My article on how to be consistent outlines a general system for maintaining your focus while working on long-term goals. However, some of the recommendations in that article, like visualizing your progress and creating an accountability group, can be hard to implement when you don't exactly know what you're doing. The tactics below specifically focus on that scenario. They are a few simple habits that will help you achieve complex and ambiguous goals.
Focus on the process - When you're not exactly sure how to progress a goal, it can help to focus on the processes that will lead to achieving your goal. For instance, when I first had the inclination to build my own product, I had no idea what I was going to do. So I teamed up with my good friend Kemble and agreed to watch and discuss one episode per week from Y Combinator's "How to Start a Startup" series. Eventually, we identified chronic procrastination as an important problem to solve and ultimately built the Doer mobile app.
One of the most powerful systems I've developed based on this idea is a daily workbook. The exact design of my workbook changes from time to time, but the core habit persists: every morning, I open my computer and update the workbook. Sometimes, I spend an hour working on my goal, and other times, only five minutes, but I do it every day.

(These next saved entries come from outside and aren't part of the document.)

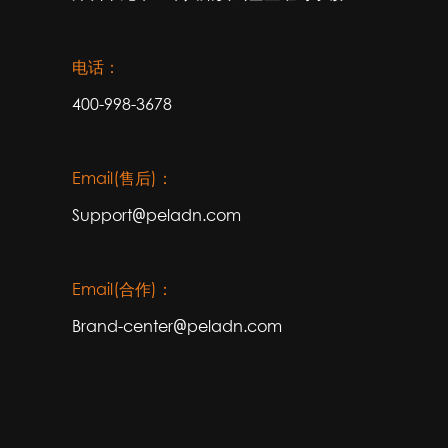
电话：
400-998-3678
Email(售后)：
Support@peladn.com
Email(合作)：
Brand-center@peladn.com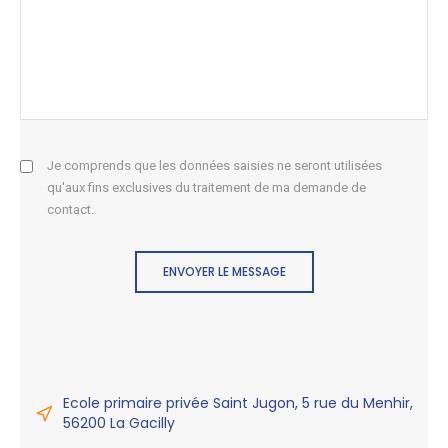
Je comprends que les données saisies ne seront utilisées
qu'aux fins exclusives du traitement de ma demande de
contact.
ENVOYER LE MESSAGE
Ecole primaire privée Saint Jugon, 5 rue du Menhir,
56200 La Gacilly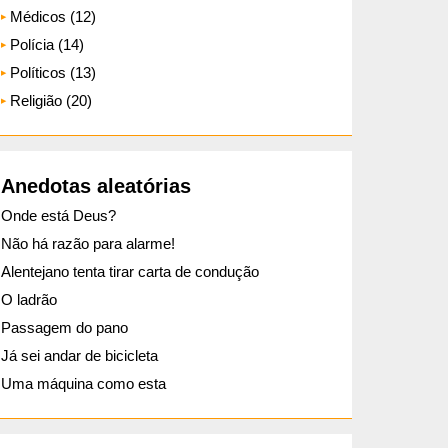
Médicos (12)
Polícia (14)
Políticos (13)
Religião (20)
Anedotas aleatórias
Onde está Deus?
Não há razão para alarme!
Alentejano tenta tirar carta de condução
O ladrão
Passagem do pano
Já sei andar de bicicleta
Uma máquina como esta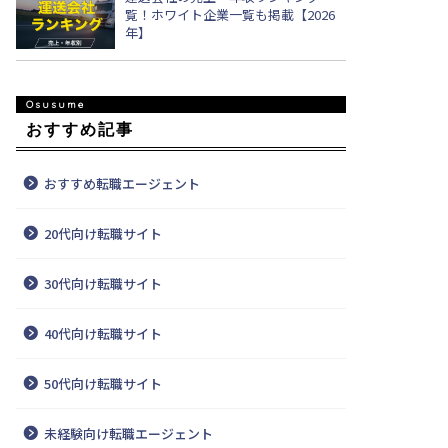
覧！ホワイト企業一覧も掲載【2026
年】
おすすめ記事
おすすめ転職エージェント
20代向け転職サイト
30代向け転職サイト
40代向け転職サイト
50代向け転職サイト
未経験向け転職エージェント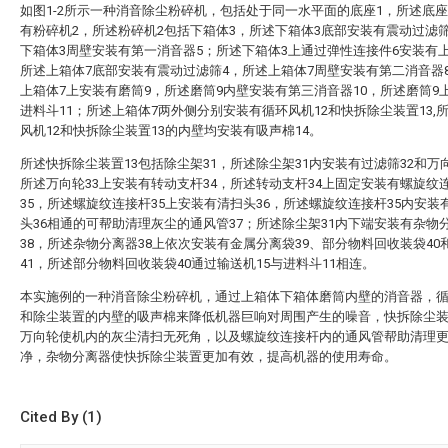
如图1-2所示一种消音除尘粉碎机，包括处于同一水平面的底座1，所述底座
有粉碎机2，所述粉碎机2包括下箱体3，所述下箱体3底部安装有震动过滤
下箱体3周壁安装有第一消音器5；所述下箱体3上通过弹性连接件6安装有
所述上箱体7底部安装有震动过滤筛4，所述上箱体7周壁安装有第二消音器
上箱体7上安装有磨筒9，所述磨筒9内壁安装有第三消音器10，所述磨筒9
进料斗11；所述上箱体7两外侧分别安装有循环风机12和快拆除尘装置13,
风机12和快拆除尘装置13的内壁均安装有吸声棉14。
所述快拆除尘装置13包括除尘架31，所述除尘架31内安装有过滤筛32和万向
所述万向轮33上安装有转动支杆34，所述转动支杆34上固定安装有螺旋纹
35，所述螺旋纹连接杆35上安装有清扫头36，所述螺旋纹连接杆35内安装
头36相通的可帮助清理灰尘的通风管37；所述除尘架31内下端安装有杂物
38，所述杂物分离器38上依次安装有金属分离袋39、部分物料回收装袋40
41，所述部分物料回收装袋40通过输送机15与进料斗11相连。
本实施例的一种消音除尘粉碎机，通过上箱体下箱体磨筒内壁的消音器，
和除尘装置的内壁的吸声棉来降低机器巨响对周围产生的噪音，快拆除尘
万向轮使机内的灰尘清扫无死角，以及螺旋纹连接杆内的通风管帮助清理
净，杂物分离器使快拆除尘装置更加有效，提高机器的使用寿命。
Cited By (1)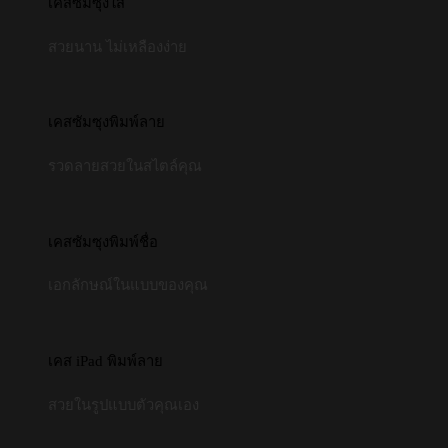
เคสซัมซุงใส
สวยนาน ไม่เหลืองง่าย
เคสซัมซุงพิมพ์ลาย
รวดลายสวยในสไตล์คุณ
เคสซัมซุงพิมพ์ชื่อ
เอกลักษณ์ในแบบของคุณ
เคส iPad พิมพ์ลาย
สวยในรูปแบบตัวคุณเอง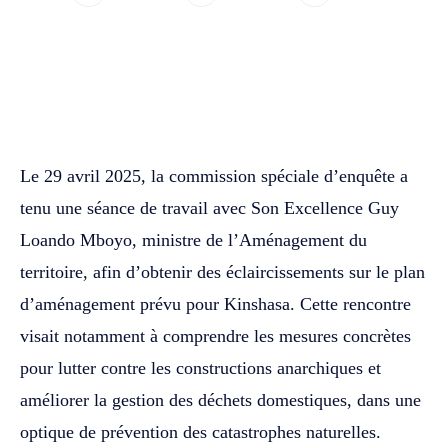
WhatsApp
Facebook
Twitter
Le 29 avril 2025, la commission spéciale d’enquête a
tenu une séance de travail avec Son Excellence Guy
Loando Mboyo, ministre de l’Aménagement du
territoire, afin d’obtenir des éclaircissements sur le plan
d’aménagement prévu pour Kinshasa. Cette rencontre
visait notamment à comprendre les mesures concrètes
pour lutter contre les constructions anarchiques et
améliorer la gestion des déchets domestiques, dans une
optique de prévention des catastrophes naturelles.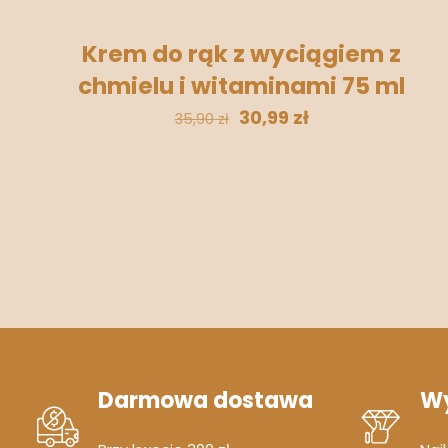
Krem do rąk z wyciągiem z
chmielu i witaminami 75 ml
30,99
zł
35,90
zł
Darmowa dostawa
Wy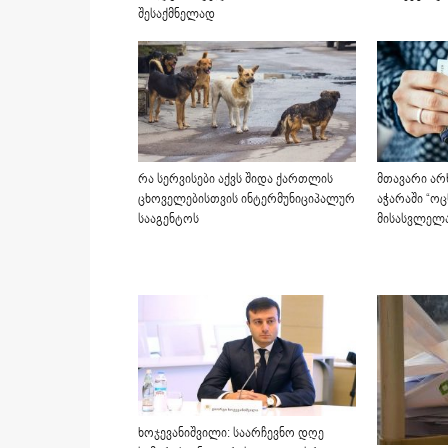
შესაქმნელად
რა სერვისები აქვს შიდა ქართლის
მთავარი არ
ცხოველებისთვის ინტერმუნიციპალურ
აჭარაში “ოც
სააგენტოს
მისასვლელ
ხოჯევანიშვილი: საარჩევნო დღე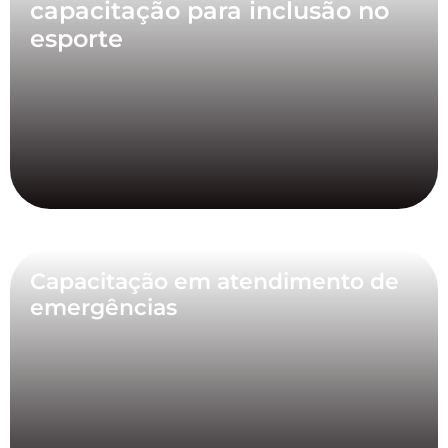
capacitação para inclusão no
esporte
Capacitação em atendimento de
emergências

Stop and reflect - Each day, week, or month, take a moment to pause and ask yourself three questions:
What has gone well?
What hasn't gone well?
Is what I'm doing impactful, or do I need to try a new approach?
One of the benefits of doing this is that it allows you to course-correct and learn from experience. This is critical when working on a goal where you don't know exactly what to do. It's like checking a map during a hike: the more unsure you are of your direction, the more utility there is in regularly checking your location.
As a product manager, one of the most impactful habits I have adopted is keeping a work journal. It's not uncommon that after days or weeks of working on a project, I answer the questions above and decide to entirely abandon it and try a new approach. In a professional setting, there is a strong bias against abandoning projects, so in my observation, employees and companies waste enormous amounts of resources because they don't take time to pause and ask if they should keep going in the direction they started.
Over-celebrate milestones - Whatever your goal is, pick a point in the future to celebrate. If you're working on a product, it could be getting your first user; if you're trying to be more confident, it could be asking your first question in a meeting. Whatever it is, over-celebrate it. Reward yourself with something meaningful.
Recognizing and celebrating milestones reinforces the behaviors that lead to success, increasing your resilience. I have tended to neglect this throughout my life because I've held onto the belief that I should only celebrate when I'm finished. However, the end may never be in sight for challenging life goals, so you have to pick something to celebrate.
Work with someone else - I’ve mentioned this in other articles, but it is worth repeating. In my view, teaming up with someone else is one of the most underrated strategies for working on personal goals. When working with someone else, you get accountability, coaching, motivation, and new ideas all for free! Just because it's a personal goal doesn't mean you need to work on it alone. It's unlikely that you are the only person working on your goal, so it's worth putting in time to find someone you can team up with.
This is especially true when what exactly you need to do is unclear. For instance, 75% of startups valued over a billion dollars were founded by a team. Working in a team is so important that many of the most famous startup accelerators, like Y Combinator, strongly discourage people from starting a company alone or even having unequal equity splits!